Provide an exact reproduction of every entry.

[Dataset excerpts — start]

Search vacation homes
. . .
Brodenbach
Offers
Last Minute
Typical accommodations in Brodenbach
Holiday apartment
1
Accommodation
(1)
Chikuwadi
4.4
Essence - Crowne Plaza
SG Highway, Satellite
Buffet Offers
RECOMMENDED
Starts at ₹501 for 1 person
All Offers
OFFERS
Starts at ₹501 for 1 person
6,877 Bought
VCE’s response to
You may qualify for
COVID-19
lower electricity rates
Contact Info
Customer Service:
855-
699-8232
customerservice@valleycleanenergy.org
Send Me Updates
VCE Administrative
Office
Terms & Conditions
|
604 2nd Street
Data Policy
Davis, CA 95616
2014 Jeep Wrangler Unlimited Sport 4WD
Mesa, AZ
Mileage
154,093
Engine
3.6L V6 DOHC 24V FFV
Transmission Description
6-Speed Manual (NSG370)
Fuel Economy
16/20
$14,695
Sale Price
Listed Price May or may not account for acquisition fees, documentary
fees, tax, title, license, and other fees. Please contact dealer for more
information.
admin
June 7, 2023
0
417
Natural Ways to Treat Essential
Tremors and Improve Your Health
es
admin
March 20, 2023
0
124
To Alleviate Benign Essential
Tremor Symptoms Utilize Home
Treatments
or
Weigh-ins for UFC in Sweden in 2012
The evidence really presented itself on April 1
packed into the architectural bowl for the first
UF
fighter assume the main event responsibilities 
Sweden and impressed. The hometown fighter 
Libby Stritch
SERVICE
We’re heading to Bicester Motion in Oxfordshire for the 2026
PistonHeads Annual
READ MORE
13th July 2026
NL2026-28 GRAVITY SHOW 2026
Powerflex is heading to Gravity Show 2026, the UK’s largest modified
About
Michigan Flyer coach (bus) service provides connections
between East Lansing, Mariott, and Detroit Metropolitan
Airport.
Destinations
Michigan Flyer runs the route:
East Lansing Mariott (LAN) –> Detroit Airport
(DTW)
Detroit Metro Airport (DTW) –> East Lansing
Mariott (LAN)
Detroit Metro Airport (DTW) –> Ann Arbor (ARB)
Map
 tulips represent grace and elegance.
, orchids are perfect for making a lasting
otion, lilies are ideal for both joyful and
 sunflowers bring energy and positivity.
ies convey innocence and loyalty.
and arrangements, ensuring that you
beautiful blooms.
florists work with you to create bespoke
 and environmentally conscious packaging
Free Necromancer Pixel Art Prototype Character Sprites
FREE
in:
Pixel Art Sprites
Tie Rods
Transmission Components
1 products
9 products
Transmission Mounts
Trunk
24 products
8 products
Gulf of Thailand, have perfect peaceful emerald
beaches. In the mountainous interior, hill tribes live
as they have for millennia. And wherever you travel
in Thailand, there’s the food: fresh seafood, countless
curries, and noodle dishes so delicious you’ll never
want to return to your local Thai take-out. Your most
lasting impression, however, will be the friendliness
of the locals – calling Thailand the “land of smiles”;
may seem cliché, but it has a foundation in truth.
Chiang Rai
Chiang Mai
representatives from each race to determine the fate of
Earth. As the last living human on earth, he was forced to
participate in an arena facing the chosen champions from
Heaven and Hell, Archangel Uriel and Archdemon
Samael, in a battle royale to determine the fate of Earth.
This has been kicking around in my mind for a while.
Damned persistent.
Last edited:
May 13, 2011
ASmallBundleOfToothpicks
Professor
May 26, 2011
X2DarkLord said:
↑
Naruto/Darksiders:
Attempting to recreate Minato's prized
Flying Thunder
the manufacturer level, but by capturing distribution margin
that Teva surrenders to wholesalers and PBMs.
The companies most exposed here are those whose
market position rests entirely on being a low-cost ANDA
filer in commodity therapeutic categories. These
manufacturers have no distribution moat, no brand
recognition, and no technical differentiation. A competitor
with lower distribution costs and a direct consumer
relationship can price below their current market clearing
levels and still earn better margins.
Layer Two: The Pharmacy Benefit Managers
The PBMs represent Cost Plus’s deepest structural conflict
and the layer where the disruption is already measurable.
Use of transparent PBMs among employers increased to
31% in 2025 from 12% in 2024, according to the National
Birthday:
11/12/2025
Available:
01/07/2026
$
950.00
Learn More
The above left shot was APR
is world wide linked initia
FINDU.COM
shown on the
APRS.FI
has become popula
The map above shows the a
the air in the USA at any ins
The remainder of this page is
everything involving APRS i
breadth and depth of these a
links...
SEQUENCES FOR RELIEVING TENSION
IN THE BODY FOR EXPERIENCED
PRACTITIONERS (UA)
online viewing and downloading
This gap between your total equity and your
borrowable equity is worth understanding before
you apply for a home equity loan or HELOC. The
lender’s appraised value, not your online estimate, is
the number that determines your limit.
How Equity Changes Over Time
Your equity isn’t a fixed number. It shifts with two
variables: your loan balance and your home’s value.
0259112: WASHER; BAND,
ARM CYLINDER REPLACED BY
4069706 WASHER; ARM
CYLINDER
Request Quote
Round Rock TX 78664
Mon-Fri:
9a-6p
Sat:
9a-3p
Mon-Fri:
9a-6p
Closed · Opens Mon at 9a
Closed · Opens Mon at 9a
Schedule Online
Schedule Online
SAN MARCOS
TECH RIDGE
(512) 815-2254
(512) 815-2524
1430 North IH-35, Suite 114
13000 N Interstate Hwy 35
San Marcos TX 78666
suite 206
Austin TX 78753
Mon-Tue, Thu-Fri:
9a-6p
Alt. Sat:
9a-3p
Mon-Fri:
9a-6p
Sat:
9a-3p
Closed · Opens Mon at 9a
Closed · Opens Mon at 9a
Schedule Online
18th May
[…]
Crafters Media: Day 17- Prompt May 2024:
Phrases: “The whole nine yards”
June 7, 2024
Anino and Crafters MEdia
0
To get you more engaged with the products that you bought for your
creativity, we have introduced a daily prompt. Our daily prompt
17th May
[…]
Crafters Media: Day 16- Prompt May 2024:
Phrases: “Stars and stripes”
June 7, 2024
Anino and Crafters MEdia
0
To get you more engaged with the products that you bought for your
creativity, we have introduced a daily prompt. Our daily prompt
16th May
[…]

[Dataset excerpts — finish]

> [Reply]:
Search vacation homes
. . .
Brodenbach
Offers
Last Minute
Typical accommodations in Brodenbach
Holiday apartment
1
Accommodation
(1)
Chikuwadi
4.4
Essence - Crowne Plaza
SG Highway, Satellite
Buffet Offers
RECOMMENDED
Starts at ₹501 for 1 person
All Offers
OFFERS
Starts at ₹501 for 1 person
6,877 Bought
VCE’s response to
You may qualify for
COVID-19
lower electricity rates
Contact Info
Customer Service:
855-
699-8232
customerservice@valleycleanenergy.org
Send Me Updates
VCE Administrative
Office
Terms & Conditions
|
604 2nd Street
Data Policy
Davis, CA 95616
2014 Jeep Wrangler Unlimited Sport 4WD
Mesa, AZ
Mileage
154,093
Engine
3.6L V6 DOHC 24V FFV
Transmission Description
6-Speed Manual (NSG370)
Fuel Economy
16/20
$14,695
Sale Price
Listed Price May or may not account for acquisition fees, documentary
fees, tax, title, license, and other fees. Please contact dealer for more
information.
admin
June 7, 2023
0
417
Natural Ways to Treat Essential
Tremors and Improve Your Health
es
admin
March 20, 2023
0
124
To Alleviate Benign Essential
Tremor Symptoms Utilize Home
Treatments
or
Weigh-ins for UFC in Sweden in 2012
The evidence really presented itself on April 1
packed into the architectural bowl for the first
UF
fighter assume the main event responsibilities 
Sweden and impressed. The hometown fighter 
Libby Stritch
SERVICE
We’re heading to Bicester Motion in Oxfordshire for the 2026
PistonHeads Annual
READ MORE
13th July 2026
NL2026-28 GRAVITY SHOW 2026
Powerflex is heading to Gravity Show 2026, the UK’s largest modified
About
Michigan Flyer coach (bus) service provides connections
between East Lansing, Mariott, and Detroit Metropolitan
Airport.
Destinations
Michigan Flyer runs the route:
East Lansing Mariott (LAN) –> Detroit Airport
(DTW)
Detroit Metro Airport (DTW) –> East Lansing
Mariott (LAN)
Detroit Metro Airport (DTW) –> Ann Arbor (ARB)
Map
 tulips represent grace and elegance.
, orchids are perfect for making a lasting
otion, lilies are ideal for both joyful and
 sunflowers bring energy and positivity.
ies convey innocence and loyalty.
and arrangements, ensuring that you
beautiful blooms.
florists work with you to create bespoke
 and environmentally conscious packaging
Free Necromancer Pixel Art Prototype Character Sprites
FREE
in:
Pixel Art Sprites
Tie Rods
Transmission Components
1 products
9 products
Transmission Mounts
Trunk
24 products
8 products
Gulf of Thailand, have perfect peaceful emerald
beaches. In the mountainous interior, hill tribes live
as they have for millennia. And wherever you travel
in Thailand, there’s the food: fresh seafood, countless
curries, and noodle dishes so delicious you’ll never
want to return to your local Thai take-out. Your most
lasting impression, however, will be the friendliness
of the locals – calling Thailand the “land of smiles”;
may seem cliché, but it has a foundation in truth.
Chiang Rai
Chiang Mai
representatives from each race to determine the fate of
Earth. As the last living human on earth, he was forced to
participate in an arena facing the chosen champions from
Heaven and Hell, Archangel Uriel and Archdemon
Samael, in a battle royale to determine the fate of Earth.
This has been kicking around in my mind for a while.
Damned persistent.
Last edited:
May 13, 2011
ASmallBundleOfToothpicks
Professor
May 26, 2011
X2DarkLord said:
↑
Naruto/Darksiders:
Attempting to recreate Minato's prized
Flying Thunder
the manufacturer level, but by capturing distribution margin
that Teva surrenders to wholesalers and PBMs.
The companies most exposed here are those whose
market position rests entirely on being a low-cost ANDA
filer in commodity therapeutic categories. These
manufacturers have no distribution moat, no brand
recognition, and no technical differentiation. A competitor
with lower distribution costs and a direct consumer
relationship can price below their current market clearing
levels and still earn better margins.
Layer Two: The Pharmacy Benefit Managers
The PBMs represent Cost Plus’s deepest structural conflict
and the layer where the disruption is already measurable.
Use of transparent PBMs among employers increased to
31% in 2025 from 12% in 2024, according to the National
Birthday:
11/12/2025
Available:
01/07/2026
$
950.00
Learn More
The above left shot was APR
is world wide linked initia
FINDU.COM
shown on the
APRS.FI
has become popula
The map above shows the a
the air in the USA at any ins
The remainder of this page is
everything involving APRS i
breadth and depth of these a
links...
SEQUENCES FOR RELIEVING TENSION
IN THE BODY FOR EXPERIENCED
PRACTITIONERS (UA)
online viewing and downloading
This gap between your total equity and your
borrowable equity is worth understanding before
you apply for a home equity loan or HELOC. The
lender’s appraised value, not your online estimate, is
the number that determines your limit.
How Equity Changes Over Time
Your equity isn’t a fixed number. It shifts with two
variables: your loan balance and your home’s value.
0259112: WASHER; BAND,
ARM CYLINDER REPLACED BY
4069706 WASHER; ARM
CYLINDER
Request Quote
Round Rock TX 78664
Mon-Fri:
9a-6p
Sat:
9a-3p
Mon-Fri:
9a-6p
Closed · Opens Mon at 9a
Closed · Opens Mon at 9a
Schedule Online
Schedule Online
SAN MARCOS
TECH RIDGE
(512) 815-2254
(512) 815-2524
1430 North IH-35, Suite 114
13000 N Interstate Hwy 35
San Marcos TX 78666
suite 206
Austin TX 78753
Mon-Tue, Thu-Fri:
9a-6p
Alt. Sat:
9a-3p
Mon-Fri:
9a-6p
Sat:
9a-3p
Closed · Opens Mon at 9a
Closed · Opens Mon at 9a
Schedule Online
18th May
[…]
Crafters Media: Day 17- Prompt May 2024:
Phrases: “The whole nine yards”
June 7, 2024
Anino and Crafters MEdia
0
To get you more engaged with the products that you bought for your
creativity, we have introduced a daily prompt. Our daily prompt
17th May
[…]
Crafters Media: Day 16- Prompt May 2024:
Phrases: “Stars and stripes”
June 7, 2024
Anino and Crafters MEdia
0
To get you more engaged with the products that you bought for your
creativity, we have introduced a daily prompt. Our daily prompt
16th May
[…]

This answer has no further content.